Beberapa kejang dapat disembuhkan, seperti sebagian besar kejang demam jinak dan dapat sembuh sendiri, sedangkan kejang demam kompleks atau kejang yang disebabkan oleh ensefalopati toksik sulit untuk disembuhkan.
Perkembangan sistem saraf bayi dan anak kecil belum sempurna, serabut saraf di luar lapisan parsel “mielin” bagian belum sepenuhnya terbentuk, efek isolasi dan perlindungan buruk, setelah rangsangan, dorongan kegembiraan mudah digeneralisasikan, pada saat yang sama, bayi dan anak kecil dengan fungsi kekebalan tubuh yang rendah, mudah terinfeksi kejang-kejang yang diinduksi. Ketika bayi dan anak kecil menua, perkembangan sistem saraf sudah sempurna, seringkali tidak lagi muncul gejala kejang-kejang.
Kejang demam kompleks atau ensefalopati toksik dan penyebab kejang lainnya sulit disembuhkan sendiri, perlu memperjelas penyebab pengobatan, termasuk pengobatan umum, pengobatan antikonvulsan, pengobatan etiologi dan pengobatan simtomatik.
1. Perawatan umum: amati dengan seksama, catat kinerja kejang secara spesifik, jaga agar jalan napas tetap terbuka, dan berikan oksigen bila perlu.
2. Pengobatan anti-kejang: benzodiazepin yang disukai seperti diazepam, midazolam; juga dapat memilih natrium fenobarbital, penyerapan lambat umumnya tidak digunakan dalam keadaan darurat; masih belum dapat mengontrol gejala kloral hidrat dapat digunakan sebagai enema, kejang-kejang terus meneteskan natrium fenitoin.

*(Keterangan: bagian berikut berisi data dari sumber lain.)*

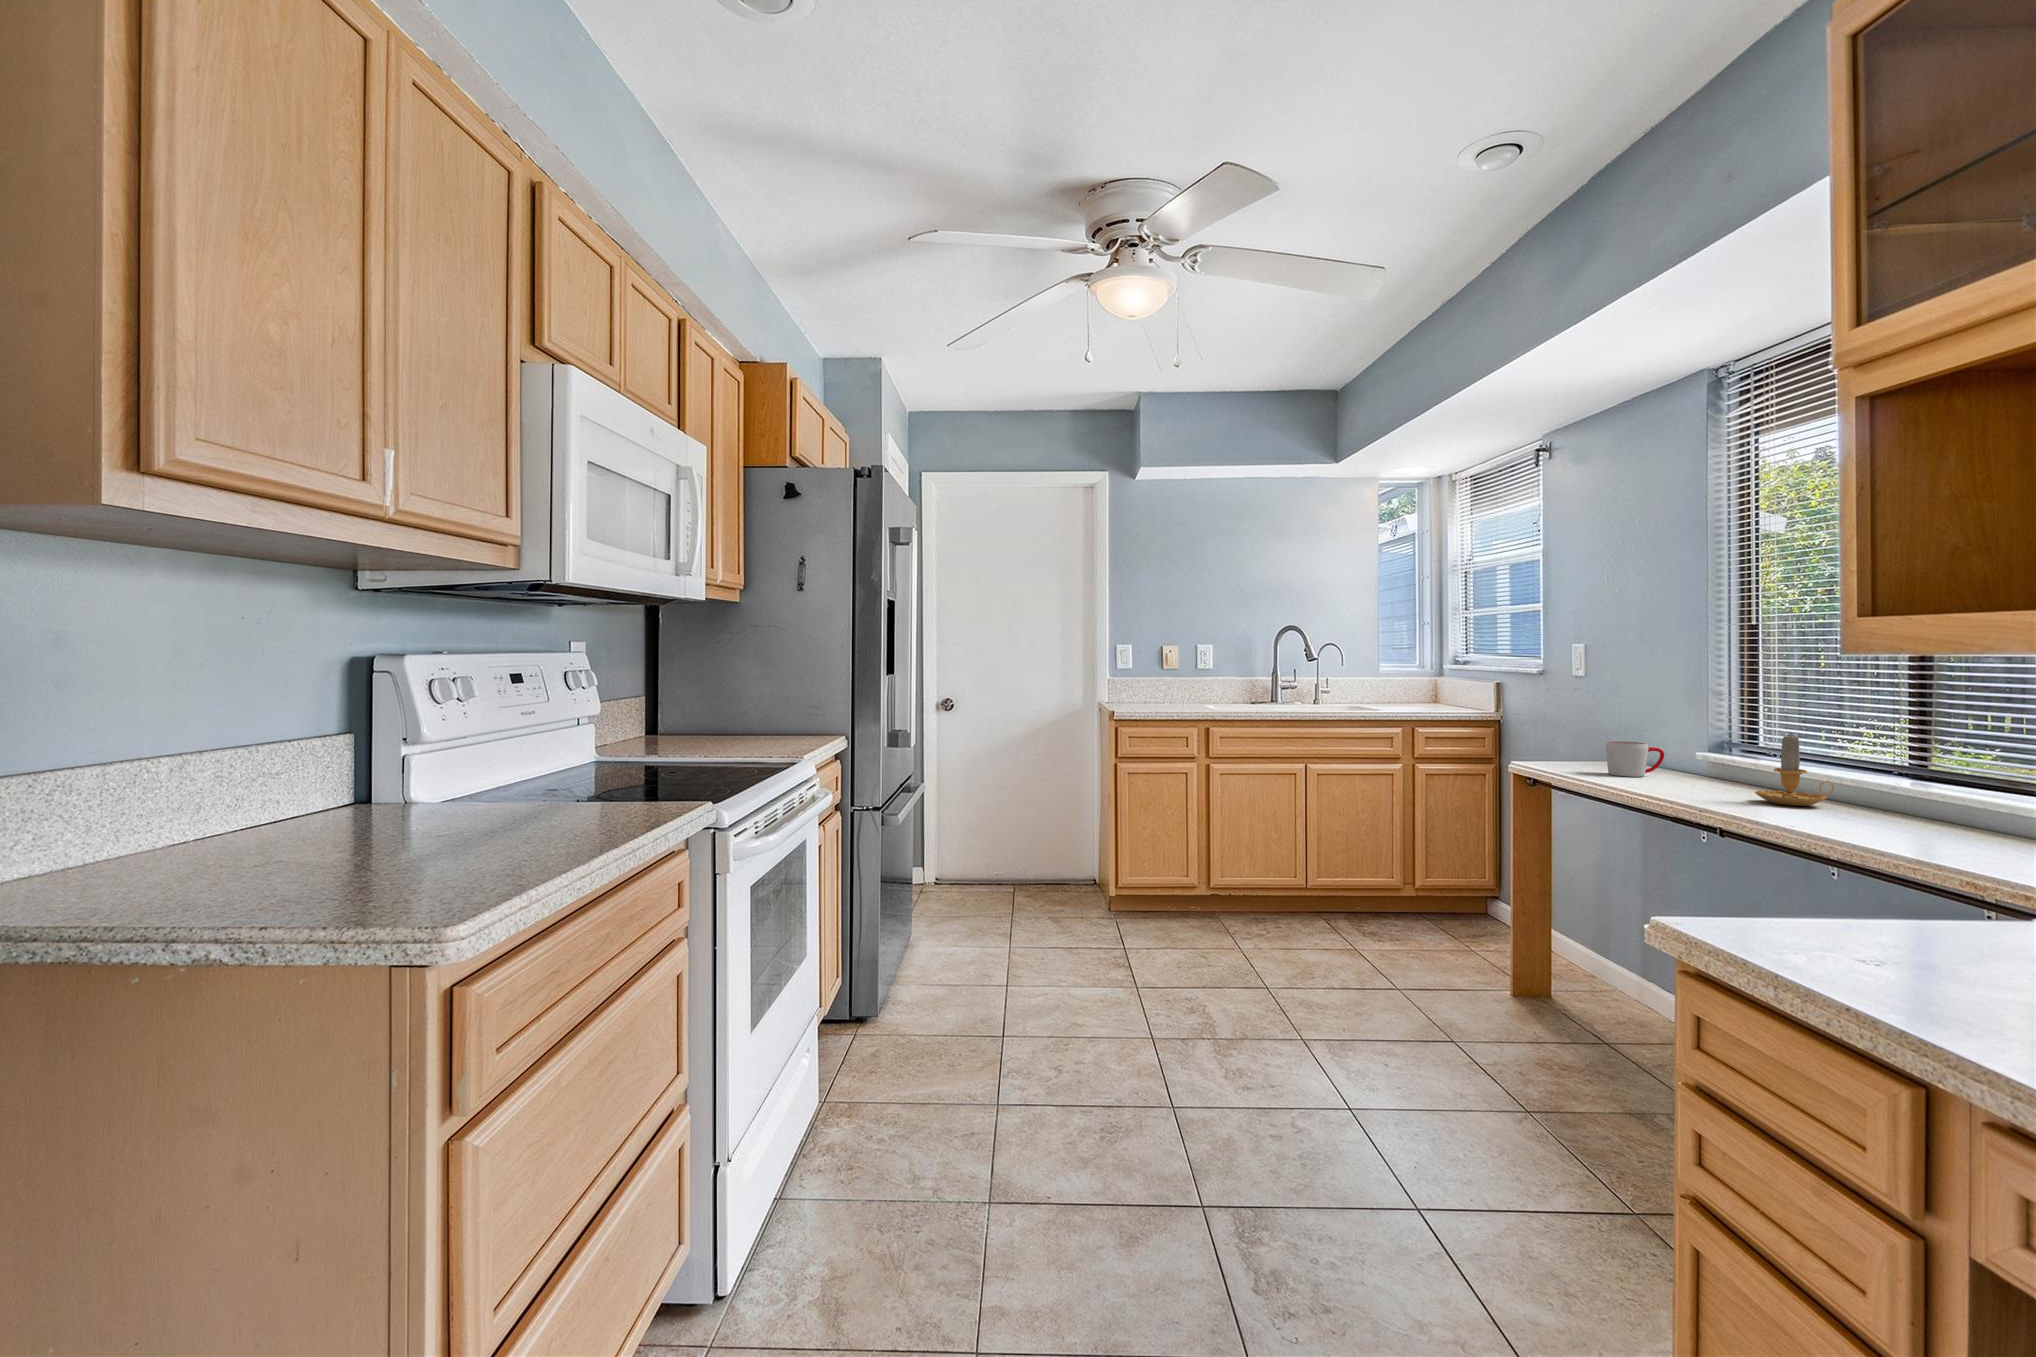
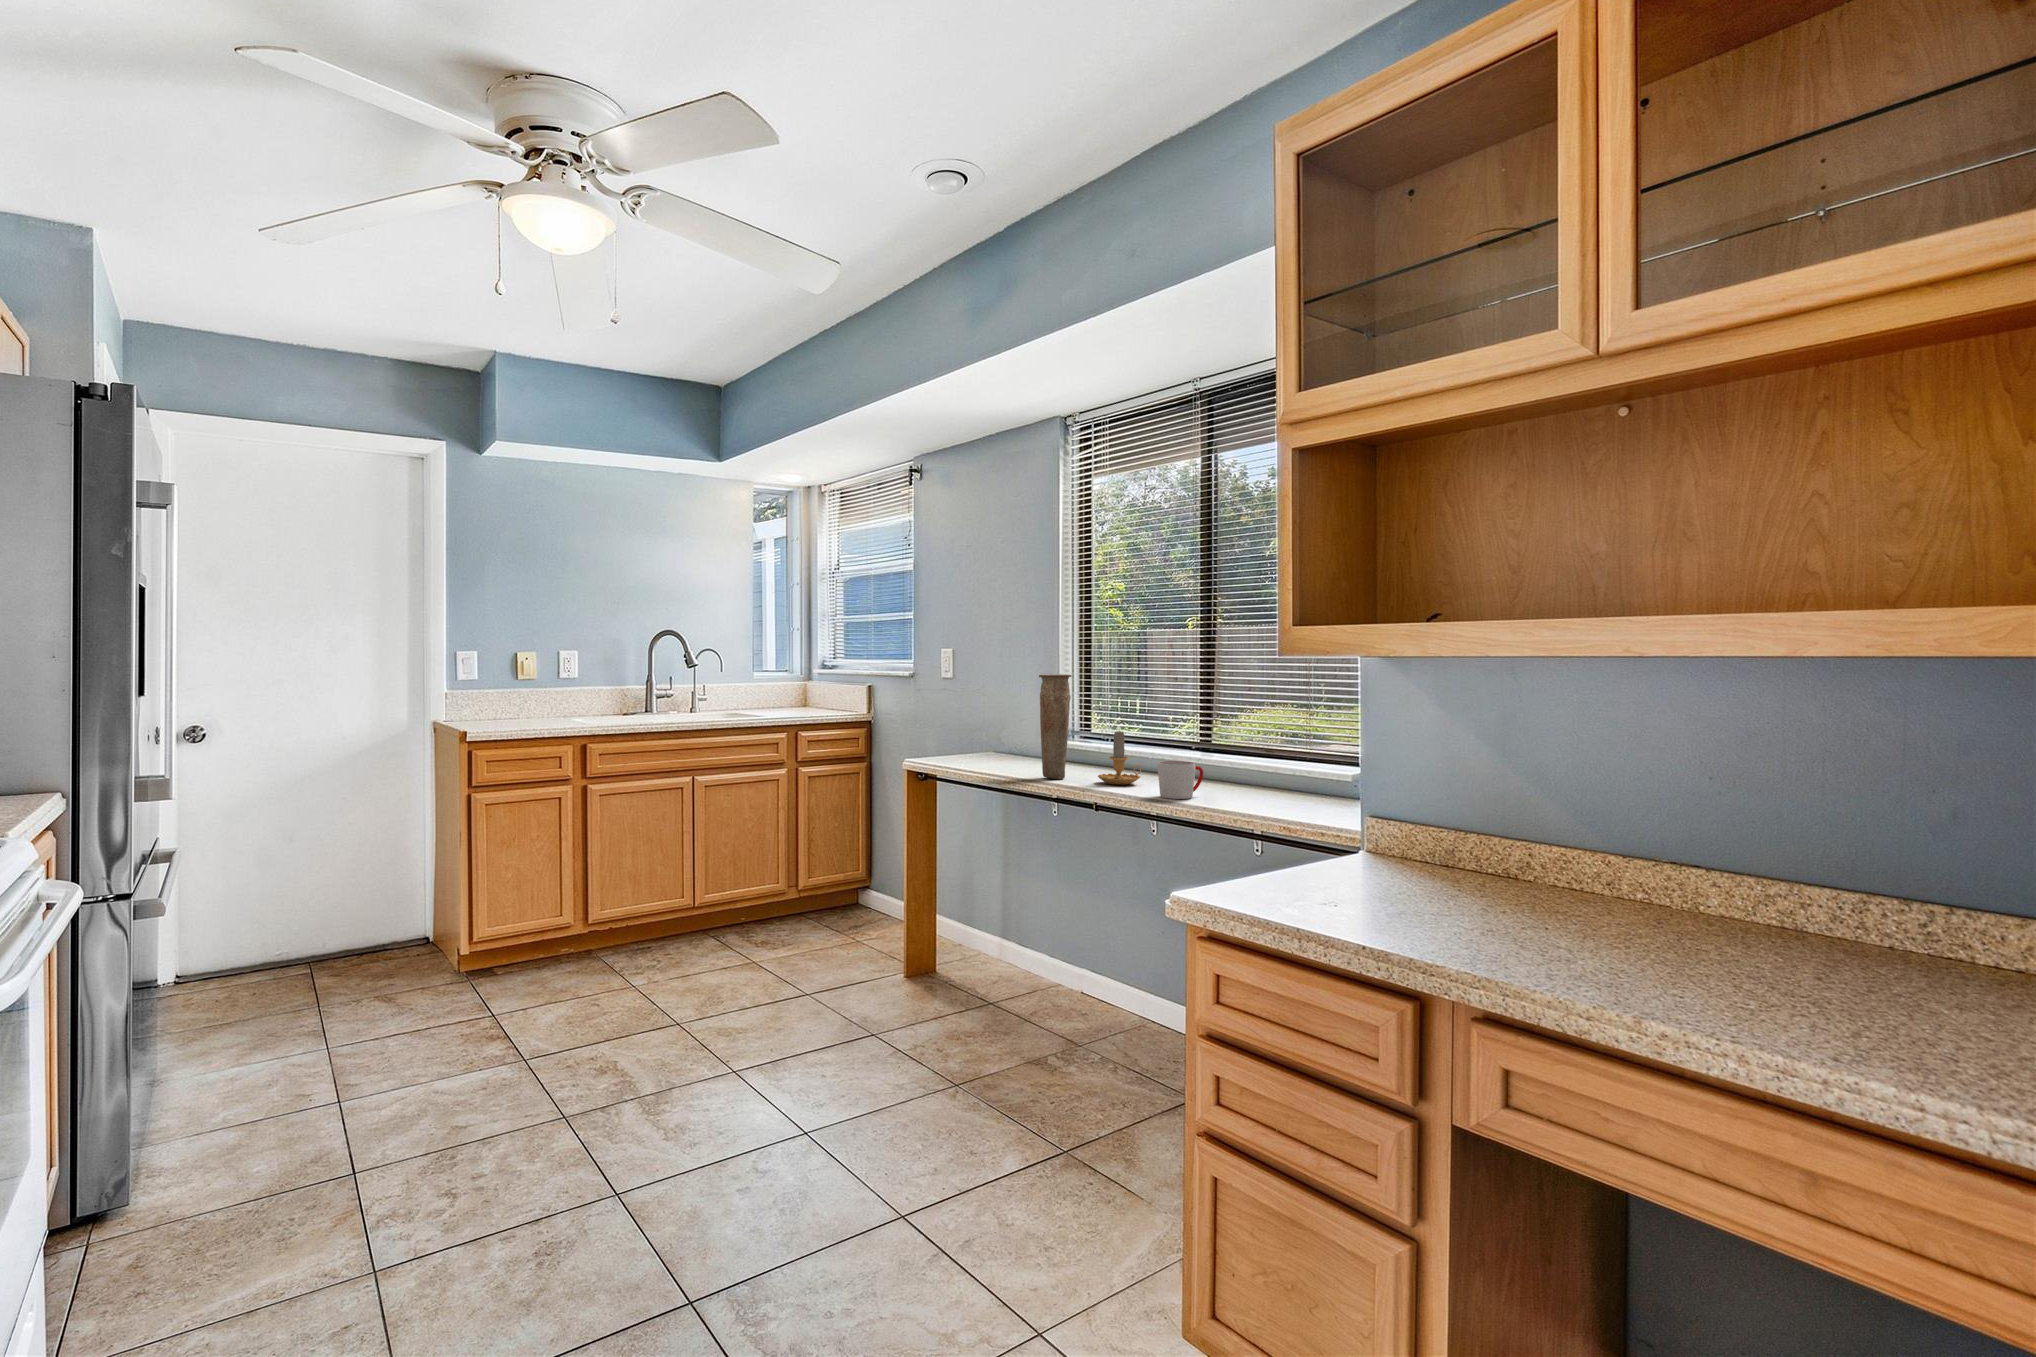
vase: none [1670,663,1720,792] -> present [1039,674,1071,779]
mug: present [1606,741,1664,777] -> present [1158,761,1203,799]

3. Pengobatan etiologi: jika infeksi disebabkan oleh antibiotik seperti penisilin harus diminum tepat waktu sesuai dengan saran medis, jika disebabkan oleh keracunan harus tepat waktu untuk memilih penawar racun yang tepat sesuai dengan saran medis.
4. Pengobatan simtomatik: demam tinggi dapat menggunakan metode fisik untuk menurunkan suhu, seperti mandi alkohol, atau minum obat seperti ibuprofen. Pada saat yang sama, perbaiki gangguan air dan elektrolit.
Dianjurkan untuk pergi ke rumah sakit tepat waktu untuk mengidentifikasi penyebab pengobatan yang ditargetkan untuk mencegah penundaan kondisi konsekuensi serius.